Что вы можете на это сказать, сударыня?
— Что мне сказать хозяину?
— Что от сегодняшнего дня до восьмого января еще много времени, целый месяц, и что до тех пор я найду средство заплатить.
— Да верно ли это?
— Да, очень даже верно, смею вас заверить.
— Ведь вы уже не раз обещали.
— Признаться, это так, но на этот раз я обещаю и сдержу слово.

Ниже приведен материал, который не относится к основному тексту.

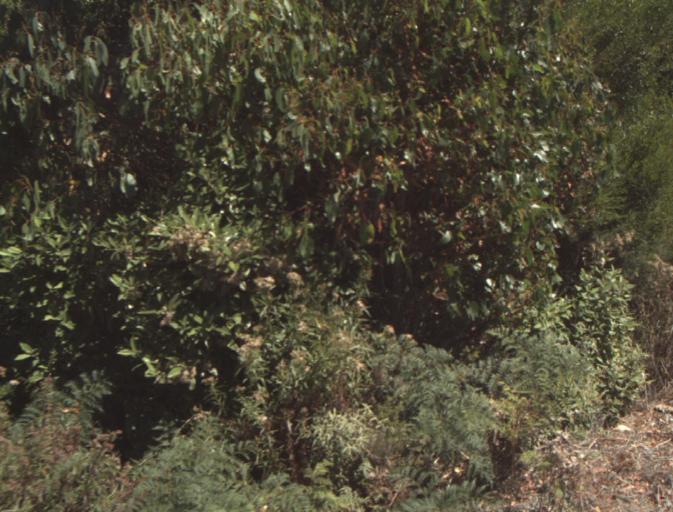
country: AU
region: Tasmania
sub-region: Dorset
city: Scottsdale
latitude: -41.3517
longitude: 147.3868
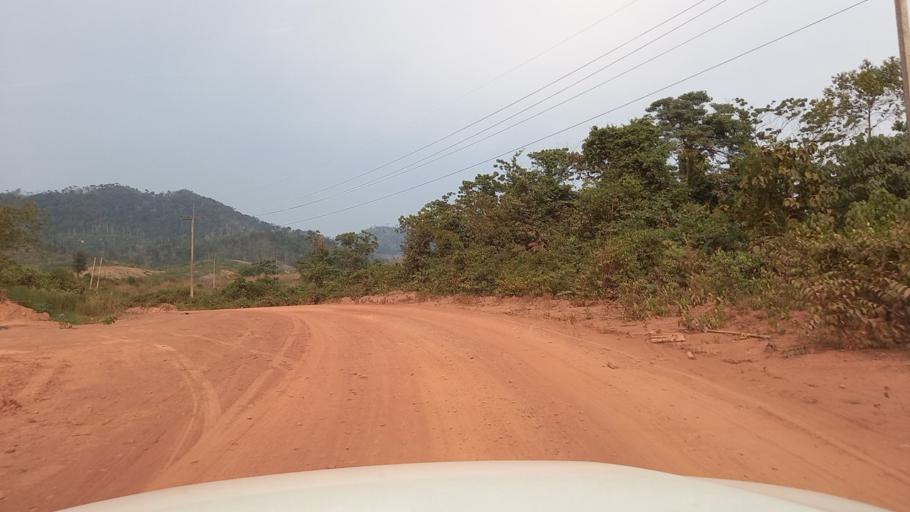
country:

— Значит, вы чего-то ожидаете?
— Положительно так!
— Нет, вы говорите серьезно?
— Неужели я, по-вашему, похож на человека, расположенного к шуткам? — спросил итальянец, с горечью думая о своем безвыходном положении и о том, что с ним случилось на улице Panillon. — Повторяю, что так или иначе, но деньги будут заплачены к восьмому января.
И Анджело стал подниматься по лестнице.
Комната, за которую он не платил хозяину уже девятый месяц, находилась на шестом этаже, под самой крышей, в темном коридоре, который не освещался ни одном газовым рожком.

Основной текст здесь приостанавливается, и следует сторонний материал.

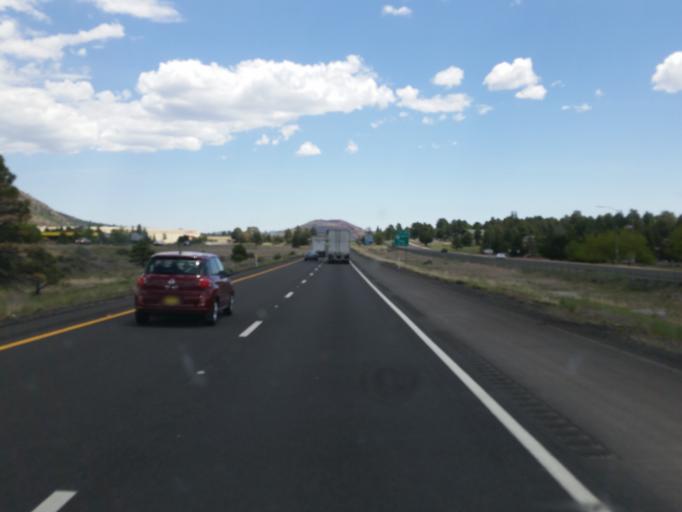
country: US
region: Arizona
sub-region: Coconino County
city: Flagstaff
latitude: 35.2039
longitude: -111.6051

Пароли ощупью отворил дверь ключом и зажег огарок свечки, воткнутой в позеленевший медный шандал, стоявший на маленькой чугунной печурке, почти никогда не топившейся за недостатком дров или угля.
Бледное пламя вспыхнувшего огарка слабо осветило каморку человека, блестящие способности которого и выходящий из ряда вон хирургический талант так хвалил Аннибал.

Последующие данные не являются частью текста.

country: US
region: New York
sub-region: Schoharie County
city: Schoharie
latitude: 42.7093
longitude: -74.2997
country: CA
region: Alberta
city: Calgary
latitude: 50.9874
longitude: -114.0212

На деревянной ореховой кровати лежал матрац со сломанными пружинами, тоненький, как блин, тюфячок, простыни, от белизны которых, вследствие долгого употребления, не осталось и следа, и ободранное серенькое одеяло.
Около кровати стояла тумбочка без дверцы, плохонький комодик, белый простой стол, три стула. Вот и вся мебель. Пущенная с аукциона, она вряд ли принесла бы хозяину больше пятидесяти франков.
Всякий другой на месте Пароли задрожал бы от холода, ступив на порог этой каморки, но привычка мешала заметить, что он сразу стал застывать.
— И ни щепотки табаку! — воскликнул он, заглянув в глиняный жбанчик, стоявший на столике около постели. — И ни гроша медного, чтобы купить его! Как подумаешь, что час назад я был богат! Да, богат! Потому что двадцать пять тысяч франков при моем теперешнем положении — целое состояние! И надо же было, чтобы сам Сатана вмешался! О, жизнь! Какая это глупая, грубая и злая шутка!
С этими словами итальянец подошел к камину.
На маленьком деревянном столике, выкрашенном под мрамор, стояло треснувшее зеркало, валялись старые галстуки, изношенные до последней степени, две или три глиняные трубки, стакан и бутылка.
Пароли взял бутылку и посмотрел ее на свет.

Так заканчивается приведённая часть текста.